Today, people throughout our great country gather to remember, to honor and to pay gratitude to those who have served our country. Our gathering is just one small spark in the flame of pride that burns across the nation.
My uncle, Pfc. Haluto Moriguchi, was born on February 24, 1925 in San Francisco, California. He was the only son and eldest of five siblings, followed by sisters June Moriguchi, Lilly Campos, Katherine Baishiki and Barbara Iwai. When war broken out, they were interned in a Relocation Camp in Amache, Colorado. Haluto enlisted in the U.S. Army at the age of 19. During training, he was awarded three expert medals – carbine, rifle and BAR. In November 1944, he was sent oversees to Menton, France as a replacement in the 100th Battalion, 442nd Regimental Combat Team, Company C where they patrolled the southern border of France for German troops from Northern Italy.
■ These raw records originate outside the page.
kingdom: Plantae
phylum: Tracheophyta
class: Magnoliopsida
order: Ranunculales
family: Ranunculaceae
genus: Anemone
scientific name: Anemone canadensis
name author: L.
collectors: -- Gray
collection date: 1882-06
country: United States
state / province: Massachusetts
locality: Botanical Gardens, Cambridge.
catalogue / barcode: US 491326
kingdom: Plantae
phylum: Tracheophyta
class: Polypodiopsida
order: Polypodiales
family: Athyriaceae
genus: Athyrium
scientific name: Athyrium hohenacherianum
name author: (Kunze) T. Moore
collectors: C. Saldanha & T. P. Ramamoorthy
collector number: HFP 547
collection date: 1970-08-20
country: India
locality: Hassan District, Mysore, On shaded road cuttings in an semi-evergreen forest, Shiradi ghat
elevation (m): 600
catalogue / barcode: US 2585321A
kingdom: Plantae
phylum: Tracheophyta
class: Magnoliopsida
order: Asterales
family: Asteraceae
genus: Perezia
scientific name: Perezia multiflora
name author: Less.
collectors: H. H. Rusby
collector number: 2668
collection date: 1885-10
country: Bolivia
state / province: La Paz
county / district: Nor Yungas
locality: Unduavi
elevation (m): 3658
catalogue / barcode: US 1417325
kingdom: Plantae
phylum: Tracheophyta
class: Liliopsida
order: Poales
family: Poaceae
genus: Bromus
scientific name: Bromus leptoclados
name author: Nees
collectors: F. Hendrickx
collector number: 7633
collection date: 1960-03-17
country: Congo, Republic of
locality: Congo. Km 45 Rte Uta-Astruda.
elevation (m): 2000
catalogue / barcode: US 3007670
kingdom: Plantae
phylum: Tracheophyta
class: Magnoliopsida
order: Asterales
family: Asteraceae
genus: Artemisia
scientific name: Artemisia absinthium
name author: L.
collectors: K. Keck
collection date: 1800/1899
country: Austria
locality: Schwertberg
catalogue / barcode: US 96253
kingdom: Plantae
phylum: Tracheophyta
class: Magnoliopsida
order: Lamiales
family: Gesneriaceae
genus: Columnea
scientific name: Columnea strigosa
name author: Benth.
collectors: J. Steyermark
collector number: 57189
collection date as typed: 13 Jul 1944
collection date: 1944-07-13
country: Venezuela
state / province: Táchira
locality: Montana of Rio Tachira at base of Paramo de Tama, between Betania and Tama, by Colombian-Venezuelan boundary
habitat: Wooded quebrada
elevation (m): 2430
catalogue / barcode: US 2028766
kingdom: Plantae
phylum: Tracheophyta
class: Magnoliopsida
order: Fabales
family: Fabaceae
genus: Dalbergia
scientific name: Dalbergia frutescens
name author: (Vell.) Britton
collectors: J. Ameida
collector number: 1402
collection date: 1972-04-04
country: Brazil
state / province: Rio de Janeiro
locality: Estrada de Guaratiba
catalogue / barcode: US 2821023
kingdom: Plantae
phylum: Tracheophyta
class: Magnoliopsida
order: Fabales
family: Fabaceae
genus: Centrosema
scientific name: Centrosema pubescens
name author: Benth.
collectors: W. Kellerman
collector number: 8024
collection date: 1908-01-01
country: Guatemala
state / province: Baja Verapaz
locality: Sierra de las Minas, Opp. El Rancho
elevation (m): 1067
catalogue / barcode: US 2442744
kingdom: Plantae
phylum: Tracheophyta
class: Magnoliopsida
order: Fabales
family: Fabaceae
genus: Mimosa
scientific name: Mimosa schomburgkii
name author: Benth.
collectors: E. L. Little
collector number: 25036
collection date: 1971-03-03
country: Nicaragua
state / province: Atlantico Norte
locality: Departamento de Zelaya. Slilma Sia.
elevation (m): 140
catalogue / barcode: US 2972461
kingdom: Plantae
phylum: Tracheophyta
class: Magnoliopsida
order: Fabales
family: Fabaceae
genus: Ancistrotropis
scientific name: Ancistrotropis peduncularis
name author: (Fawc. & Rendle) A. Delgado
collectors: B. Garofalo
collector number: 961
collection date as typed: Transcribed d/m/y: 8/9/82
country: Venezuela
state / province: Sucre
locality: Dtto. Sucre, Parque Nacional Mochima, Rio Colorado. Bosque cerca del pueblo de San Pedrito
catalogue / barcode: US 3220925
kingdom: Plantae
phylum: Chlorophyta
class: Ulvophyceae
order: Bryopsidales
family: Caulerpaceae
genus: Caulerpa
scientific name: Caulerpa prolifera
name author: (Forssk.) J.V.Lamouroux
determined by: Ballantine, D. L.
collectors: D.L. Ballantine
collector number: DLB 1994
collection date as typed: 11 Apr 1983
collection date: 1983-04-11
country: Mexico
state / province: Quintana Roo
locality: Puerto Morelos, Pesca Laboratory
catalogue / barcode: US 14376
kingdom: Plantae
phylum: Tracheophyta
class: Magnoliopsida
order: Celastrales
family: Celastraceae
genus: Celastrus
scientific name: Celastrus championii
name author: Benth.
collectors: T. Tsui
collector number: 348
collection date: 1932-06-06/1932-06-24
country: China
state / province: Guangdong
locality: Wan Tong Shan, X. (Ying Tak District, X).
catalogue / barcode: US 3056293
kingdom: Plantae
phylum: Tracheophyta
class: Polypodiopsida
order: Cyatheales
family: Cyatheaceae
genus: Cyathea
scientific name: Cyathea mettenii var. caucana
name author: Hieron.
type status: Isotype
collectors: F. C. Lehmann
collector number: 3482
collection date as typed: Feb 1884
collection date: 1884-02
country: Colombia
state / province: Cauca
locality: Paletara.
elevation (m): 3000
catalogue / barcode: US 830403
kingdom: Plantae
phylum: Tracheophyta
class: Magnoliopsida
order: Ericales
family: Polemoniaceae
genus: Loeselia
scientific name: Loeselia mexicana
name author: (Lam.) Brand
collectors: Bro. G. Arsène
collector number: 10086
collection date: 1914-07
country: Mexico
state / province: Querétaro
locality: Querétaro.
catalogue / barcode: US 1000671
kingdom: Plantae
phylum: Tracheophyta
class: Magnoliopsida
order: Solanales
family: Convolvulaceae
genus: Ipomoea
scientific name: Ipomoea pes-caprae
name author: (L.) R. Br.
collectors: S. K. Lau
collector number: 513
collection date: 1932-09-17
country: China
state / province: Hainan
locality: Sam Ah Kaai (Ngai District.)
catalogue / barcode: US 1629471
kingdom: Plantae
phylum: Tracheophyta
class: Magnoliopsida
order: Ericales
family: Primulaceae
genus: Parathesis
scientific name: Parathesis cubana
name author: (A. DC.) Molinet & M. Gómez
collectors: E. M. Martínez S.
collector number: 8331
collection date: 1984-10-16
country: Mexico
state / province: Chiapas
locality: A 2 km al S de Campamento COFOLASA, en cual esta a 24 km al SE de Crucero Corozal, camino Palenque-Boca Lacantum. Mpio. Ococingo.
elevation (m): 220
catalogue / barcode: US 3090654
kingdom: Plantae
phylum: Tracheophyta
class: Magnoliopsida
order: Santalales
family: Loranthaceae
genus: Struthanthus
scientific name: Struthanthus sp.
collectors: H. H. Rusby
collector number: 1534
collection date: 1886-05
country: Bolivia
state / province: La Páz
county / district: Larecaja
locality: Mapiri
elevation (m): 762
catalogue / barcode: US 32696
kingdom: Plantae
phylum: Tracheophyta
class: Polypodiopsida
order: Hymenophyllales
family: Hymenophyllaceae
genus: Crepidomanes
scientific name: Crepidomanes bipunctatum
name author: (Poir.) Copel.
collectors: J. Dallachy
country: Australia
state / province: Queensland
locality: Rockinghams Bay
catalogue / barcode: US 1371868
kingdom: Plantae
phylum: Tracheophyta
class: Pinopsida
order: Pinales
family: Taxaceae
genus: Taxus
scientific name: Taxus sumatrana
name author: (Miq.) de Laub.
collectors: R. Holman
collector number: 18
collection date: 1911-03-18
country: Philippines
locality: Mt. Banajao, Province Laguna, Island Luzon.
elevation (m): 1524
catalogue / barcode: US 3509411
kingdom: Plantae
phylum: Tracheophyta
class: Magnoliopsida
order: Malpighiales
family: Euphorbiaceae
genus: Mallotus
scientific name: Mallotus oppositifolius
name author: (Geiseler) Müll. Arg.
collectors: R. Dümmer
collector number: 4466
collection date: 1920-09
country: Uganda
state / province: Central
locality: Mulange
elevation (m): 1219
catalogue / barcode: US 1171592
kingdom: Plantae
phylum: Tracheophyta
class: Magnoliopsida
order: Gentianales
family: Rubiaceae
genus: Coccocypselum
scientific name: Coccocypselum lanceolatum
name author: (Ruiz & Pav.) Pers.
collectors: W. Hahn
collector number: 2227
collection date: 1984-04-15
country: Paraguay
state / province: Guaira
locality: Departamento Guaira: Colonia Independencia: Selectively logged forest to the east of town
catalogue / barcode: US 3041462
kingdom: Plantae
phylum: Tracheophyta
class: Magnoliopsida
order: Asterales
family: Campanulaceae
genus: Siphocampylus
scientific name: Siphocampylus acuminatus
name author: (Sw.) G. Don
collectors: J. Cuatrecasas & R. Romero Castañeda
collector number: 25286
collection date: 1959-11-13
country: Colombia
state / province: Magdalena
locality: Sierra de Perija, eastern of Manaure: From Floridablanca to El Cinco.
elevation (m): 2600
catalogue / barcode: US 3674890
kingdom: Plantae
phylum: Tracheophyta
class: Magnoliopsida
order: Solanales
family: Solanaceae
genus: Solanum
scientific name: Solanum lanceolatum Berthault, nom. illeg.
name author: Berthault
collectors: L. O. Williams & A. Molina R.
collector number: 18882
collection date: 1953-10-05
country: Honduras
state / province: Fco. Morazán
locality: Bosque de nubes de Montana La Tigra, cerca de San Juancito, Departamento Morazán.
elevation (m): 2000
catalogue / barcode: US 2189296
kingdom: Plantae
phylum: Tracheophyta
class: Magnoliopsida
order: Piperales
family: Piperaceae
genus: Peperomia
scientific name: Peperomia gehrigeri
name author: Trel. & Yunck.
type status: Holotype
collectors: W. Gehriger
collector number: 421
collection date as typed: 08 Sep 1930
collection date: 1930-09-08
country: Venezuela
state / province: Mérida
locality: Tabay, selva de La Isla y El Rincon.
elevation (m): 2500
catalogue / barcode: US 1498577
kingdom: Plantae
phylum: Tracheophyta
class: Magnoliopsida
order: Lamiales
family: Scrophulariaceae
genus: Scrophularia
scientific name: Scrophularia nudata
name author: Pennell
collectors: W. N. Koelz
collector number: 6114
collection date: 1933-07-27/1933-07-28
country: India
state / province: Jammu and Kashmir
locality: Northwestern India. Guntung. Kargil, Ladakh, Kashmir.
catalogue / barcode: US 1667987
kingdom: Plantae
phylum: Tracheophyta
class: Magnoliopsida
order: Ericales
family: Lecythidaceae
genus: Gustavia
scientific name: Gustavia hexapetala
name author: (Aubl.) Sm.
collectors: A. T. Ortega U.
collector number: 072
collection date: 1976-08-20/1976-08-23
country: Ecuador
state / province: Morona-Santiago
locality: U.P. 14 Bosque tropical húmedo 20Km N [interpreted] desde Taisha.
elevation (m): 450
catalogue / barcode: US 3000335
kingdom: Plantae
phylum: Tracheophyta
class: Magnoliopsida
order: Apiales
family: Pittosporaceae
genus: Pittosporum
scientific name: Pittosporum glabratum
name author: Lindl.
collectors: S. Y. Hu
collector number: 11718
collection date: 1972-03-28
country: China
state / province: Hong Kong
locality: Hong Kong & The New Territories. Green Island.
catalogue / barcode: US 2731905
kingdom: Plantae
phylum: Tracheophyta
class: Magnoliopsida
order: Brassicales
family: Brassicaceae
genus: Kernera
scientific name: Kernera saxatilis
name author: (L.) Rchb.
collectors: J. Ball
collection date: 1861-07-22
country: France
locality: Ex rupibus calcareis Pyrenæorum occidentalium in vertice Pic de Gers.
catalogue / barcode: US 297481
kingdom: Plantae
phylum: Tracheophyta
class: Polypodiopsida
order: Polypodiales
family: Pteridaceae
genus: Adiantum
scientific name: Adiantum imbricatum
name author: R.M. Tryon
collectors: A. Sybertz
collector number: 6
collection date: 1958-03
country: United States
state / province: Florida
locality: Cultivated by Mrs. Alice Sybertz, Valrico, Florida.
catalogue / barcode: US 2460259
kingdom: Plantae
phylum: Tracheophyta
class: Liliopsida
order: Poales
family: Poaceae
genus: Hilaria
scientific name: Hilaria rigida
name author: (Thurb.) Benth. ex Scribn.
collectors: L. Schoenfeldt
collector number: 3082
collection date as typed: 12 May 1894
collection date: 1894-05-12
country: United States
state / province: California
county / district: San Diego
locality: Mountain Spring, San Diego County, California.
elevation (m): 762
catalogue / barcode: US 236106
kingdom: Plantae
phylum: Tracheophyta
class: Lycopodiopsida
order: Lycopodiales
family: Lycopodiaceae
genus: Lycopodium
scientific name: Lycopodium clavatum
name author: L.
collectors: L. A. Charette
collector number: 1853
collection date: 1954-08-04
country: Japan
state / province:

Haluto’s unit shipped out to Italy in Late March 1945. He was a runner for the Company Commander with the goal of cracking the impregnable German Gothic Line. During an attack on Georgia Hill, Haluto was killed in action by mortar shell fragments. He was posthumously awarded the Purple Heart, Bronze Star Medal, Combat Infantryman Badge, Distinguished Unit Badge, the American and European-Aftrican-Middle Easter Campaign Medals, Good Conduct Medal and the World War II Victory Medal.
Haluto was interred on March 14, 1949 at the Golden Gate National Cemetery (Headstone No. J-1042) in San Bruno, CA. As of 2005, the Golden Gate National Cemetery the cemetery held 137,435 interments.
I would like to give special thanks to the Golden Gate Nisei Memorial Post #9879 Veterans of Foreign Wars and the Japanese American Citizens League of Northern California, Western Nevada and the Pacific District Council, guest speaker, author and historian, Tom Graves and to Troop 12 of the Boy Scouts of America program located in San Francisco for putting on today’s Memorial Day Service.